- Conference: Ohio Athletic Conference
- Record: 5–4 (3–4 OAC)
- Head coach: Frank Gullum (1st season);
- Home arena: Ohio Gymnasium

= 1918–19 Ohio Bobcats men's basketball team =

American college basketball season

The 1918–19 Ohio Bobcats men's basketball team represented Ohio University. Frank Gullum was the head coach for Ohio.
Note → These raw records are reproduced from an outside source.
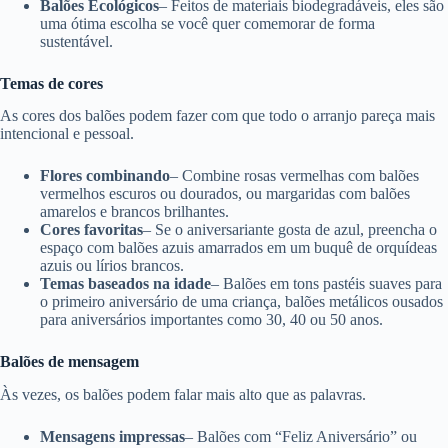
Balões Ecológicos
– Feitos de materiais biodegradáveis, eles são
uma ótima escolha se você quer comemorar de forma
sustentável.
Temas de cores
As cores dos balões podem fazer com que todo o arranjo pareça mais
intencional e pessoal.
Flores combinando
– Combine rosas vermelhas com balões
vermelhos escuros ou dourados, ou margaridas com balões
amarelos e brancos brilhantes.
Cores favoritas
– Se o aniversariante gosta de azul, preencha o
espaço com balões azuis amarrados em um buquê de orquídeas
azuis ou lírios brancos.
Temas baseados na idade
– Balões em tons pastéis suaves para
o primeiro aniversário de uma criança, balões metálicos ousados ​​
para aniversários importantes como 30, 40 ou 50 anos.
Balões de mensagem
Às vezes, os balões podem falar mais alto que as palavras.
Mensagens impressas
– Balões com “Feliz Aniversário” ou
The Bobcats played their home games in Ohio Gymnasium.

==Schedule==

| Date time, TV | Rank^{#} | Opponent^{#} | Result | Record | Site (attendance) city, state |
Regular Season
| * |  | Marietta | W 34–9 | 1–0 | Ohio Gymnasium Athens, OH |
|  |  | Denison | L 16–19 | 1–1 | Ohio Gymnasium Athens, OH |
|  |  | at Wittenberg | L 23–26 | 1–2 | Springfield, OH |
|  |  | at Ohio Northern | W 42–10 | 2–2 | Ada, OH |
| * |  | Baldwin Wallace | W 42–19 | 3–2 | Ohio Gymnasium Athens, OH |
|  |  | Ohio Wesleyan | L 21–22 | 3–3 | Ohio Gymnasium Athens, OH |
|  |  | Kenyon | W 31–16 | 4–3 | Ohio Gymnasium Athens, OH |
|  |  | at Heidelberg | W 42–19 | 5–3 | Tiffin, OH |
|  |  | at Ohio Wesleyan | L 24–38 | 5–4 | Edwards Gymnasium Delaware, OH |
*Non-conference game. ^{#}Rankings from AP Poll. (#) Tournament seedings in parentheses. All times are in Eastern Time.